Hello. I am planning to downgrade the lpfc driver on a Red Hat box at work. I have to downgrade in order to stay on the compatibility list for our SAN.
I am a relative newb to Linux on SANs, and I'm concerned that I'm missing something in my plan of attack. Would someone take a look?

Info:
===============================================================
OS: RHEL 5.2
Kernel: 2.6.18-92.1.6.el5
scsi_transport_fc module (from lsmod): lpfc
current lpfc version (from modinfo): 0:8.2.0.22_p1
rpm -qa|grep lpfc:
hp-lpfc-8.2.0.22_p1-3
lpfcdriver_2.6-8.0.16.40-1
lpfc version to be installed: 8.1.10.12-1

I'm using LVM for all filesystems, including the SAN LUNs.

I don't know how I wound up with two lpfc driver on the system, but the lsmod info says to me that only the 8.2.0.22 version is being used.
===============================================================

My plan:
  1. Reboot the box into single-user mode (I'm hoping that the SAN volumes don't get mounted at run-level 1).

• • • • • • •

• [LIST OF TASKS]
#1 Rewrite the part of the post about downgrading the lpfc driver that begins at "I'm using LVM" and ends after "at run-level 1).", putting "rescue mode" in place of "single-user mode".
#2 In the post about downgrading the lpfc driver, which lpfc version is to be installed?
The data has no connection to the post about downgrading the lpfc driver.

Records from a dataset
• • • • • • •

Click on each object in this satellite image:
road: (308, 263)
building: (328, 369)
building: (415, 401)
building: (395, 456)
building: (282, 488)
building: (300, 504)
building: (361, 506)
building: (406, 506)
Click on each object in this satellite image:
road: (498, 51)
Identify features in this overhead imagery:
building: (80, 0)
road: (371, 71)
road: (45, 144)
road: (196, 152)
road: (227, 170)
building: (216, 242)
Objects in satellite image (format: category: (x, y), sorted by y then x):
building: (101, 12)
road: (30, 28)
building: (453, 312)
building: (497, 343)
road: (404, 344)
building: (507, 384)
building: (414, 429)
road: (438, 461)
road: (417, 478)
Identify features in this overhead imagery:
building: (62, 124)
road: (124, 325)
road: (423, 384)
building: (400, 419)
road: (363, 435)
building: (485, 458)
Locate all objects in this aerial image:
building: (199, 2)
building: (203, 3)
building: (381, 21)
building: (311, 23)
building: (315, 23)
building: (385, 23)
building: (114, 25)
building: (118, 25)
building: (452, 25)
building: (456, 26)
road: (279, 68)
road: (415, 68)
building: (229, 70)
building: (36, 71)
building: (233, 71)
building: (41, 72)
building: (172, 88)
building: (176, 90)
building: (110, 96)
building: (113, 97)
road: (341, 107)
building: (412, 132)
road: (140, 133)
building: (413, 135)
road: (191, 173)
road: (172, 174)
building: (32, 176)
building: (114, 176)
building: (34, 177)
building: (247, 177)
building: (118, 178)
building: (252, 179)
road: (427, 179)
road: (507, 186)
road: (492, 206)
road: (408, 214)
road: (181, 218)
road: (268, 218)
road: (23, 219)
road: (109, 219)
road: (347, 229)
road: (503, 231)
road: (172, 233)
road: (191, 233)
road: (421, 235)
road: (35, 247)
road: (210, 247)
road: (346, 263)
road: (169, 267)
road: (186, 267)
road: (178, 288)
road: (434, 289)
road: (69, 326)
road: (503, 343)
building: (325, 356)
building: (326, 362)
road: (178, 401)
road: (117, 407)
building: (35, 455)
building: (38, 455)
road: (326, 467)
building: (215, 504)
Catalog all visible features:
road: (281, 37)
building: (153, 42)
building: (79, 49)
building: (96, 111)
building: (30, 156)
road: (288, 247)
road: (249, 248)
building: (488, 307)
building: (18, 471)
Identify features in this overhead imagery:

• • • • • • •

• [WORKED ANSWERS]
#1
I'm using LVM for all filesystems, including the SAN LUNs.

I don't know how I wound up with two lpfc driver on the system, but the lsmod info says to me that only the 8.2.0.22 version is being used.
===============================================================

My plan:
  1. Reboot the box into rescue mode (I'm hoping that the SAN volumes don't get mounted at run-level 1).

#2 8.1.10.12-1